As they ate, she asked about his day. Normal, everyday conversation.
He did not feel normal or everyday as she widened her eyes every time he mentioned his workload. He did not feel normal or everyday when her eyes swept over his chest and arms, as if she could peer through his shirt at the metal and rubber that the Keling doctor had installed in him. He did not feel normal or everyday enough to keep answering her questions, nor keep talking to distract her from them.
So finally she ate in silence, eyes downcast at her food.
He felt that perhaps he ought to ask her about her day, but it seemed he'd inadvertently closed all doors, locked them, and thrown away the keys. So instead, he said, “I’m going to bed. Long day tomorrow.”
He made sure to face the windows, away from the sight of the rest of their home, a one room shack out of many built on the jetties of the harbour. He couldn’t smell the sea—the only smell he could remember was the smell of onions, which triggered memories of the accident, the fish out of water grab for air that burned his lungs. The rhythm of the waves lapping under their bed was now accompanied by the soft hisses in his chest that regulated his temperature.
She knew he only pretended to sleep as she cleared the dishes. When she was done, she blew out the one candle she had burning and lay down next to him. She took a deep breath, taking in the smell of oil that she was growing used to.
He thought she was disappointed. Who would not be, with a half-man, a half-husband?
Even if he knew, he probably could not have accepted that she went to sleep happy.
The first time they met, he'd been running an errand. Running so fast, he collided into her and they both went clattering to the ground.
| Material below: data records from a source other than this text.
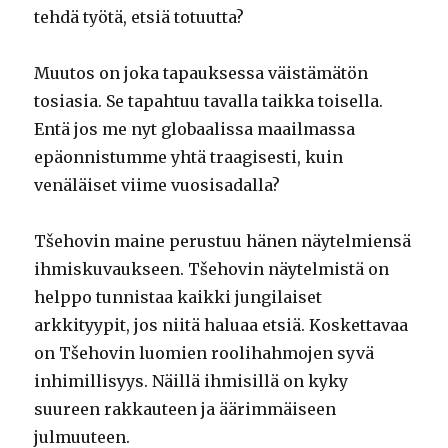
tehdä työtä, etsiä totuutta?
Muutos on joka tapauksessa väistämätön
tosiasia. Se tapahtuu tavalla taikka toisella.
Entä jos me nyt globaalissa maailmassa
epäonnistumme yhtä traagisesti, kuin
venäläiset viime vuosisadalla?
Tšehovin maine perustuu hänen näytelmiensä
ihmiskuvaukseen. Tšehovin näytelmistä on
helppo tunnistaa kaikki jungilaiset
arkkityypit, jos niitä haluaa etsiä. Koskettavaa
on Tšehovin luomien roolihahmojen syvä
inhimillisyys. Näillä ihmisillä on kyky
suureen rakkauteen ja äärimmäiseen
julmuuteen.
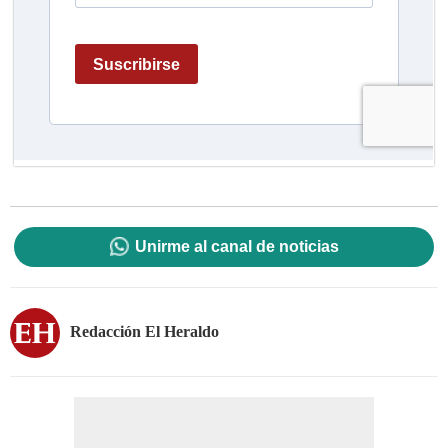
Unirme al canal de noticias
Redacción El Heraldo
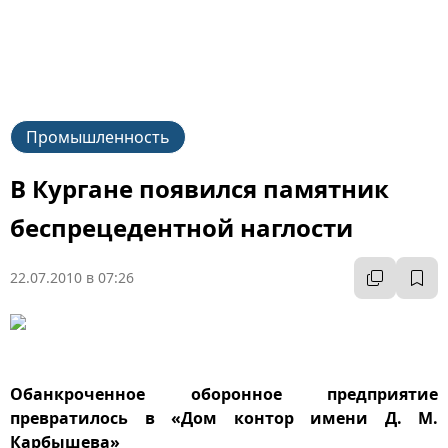
Промышленность
В Кургане появился памятник
беспрецедентной наглости
22.07.2010 в 07:26
Обанкроченное оборонное предприятие
превратилось в «Дом контор имени Д. М.
Карбышева»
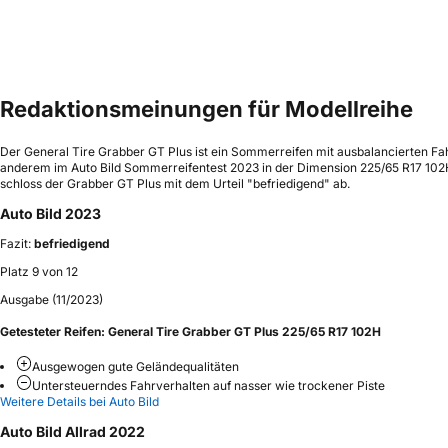
Redaktionsmeinungen für Modellreihe
Der General Tire Grabber GT Plus ist ein Sommerreifen mit ausbalancierten F
anderem im Auto Bild Sommerreifentest 2023 in der Dimension 225/65 R17 102
schloss der Grabber GT Plus mit dem Urteil "befriedigend" ab.
Auto Bild 2023
Fazit:
befriedigend
Platz 9 von 12
Ausgabe (11/2023)
Getesteter Reifen:
General Tire Grabber GT Plus 225/65 R17 102H
Ausgewogen gute Geländequalitäten
Untersteuerndes Fahrverhalten auf nasser wie trockener Piste
Weitere Details bei Auto Bild
Auto Bild Allrad 2022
He fell on her wrong, and her arm broke.
She was as spry as she was thin, and simply picked herself up and cried her way to the nearest doctor. He trailed after her, worried. He tugged at her sleeve to help her avoid the things on the ground that could trip her, because she was just too busy wailing to notice, but otherwise simply walked slightly behind her while tears ran down her face. He stood by her and listened to her scream when the doctor snapped her arm bone back into place. She whimpered when the cast was applied.
Her arm healed straight and strong, but for months afterwards he made amends by helping her with chores she could not do with a broken arm. She had been bossy and resentful at first, and slowly they expressed continual uneasy exasperation with each other.
By the time the cast came off, they were close friends.
The Chap Seh Jeo was where people of different surnames lived, not having any family on the island they came to live on. Some of the younger workers on the jetty had been born there; most had migrated from somewhere else, drifters like Heong and San Yan. The towkay soh’s favour was said to mitigate the loneliness of being far from family.
That was debatable, given the recent accident that cut their numbers by a third, and left one of them half a metal man. The hushed atmosphere, choked by the brine on the wind, still hung heavily over the jetty. Heong felt it keenly; some of his friends had passed him on the way to an assignment without asking him along.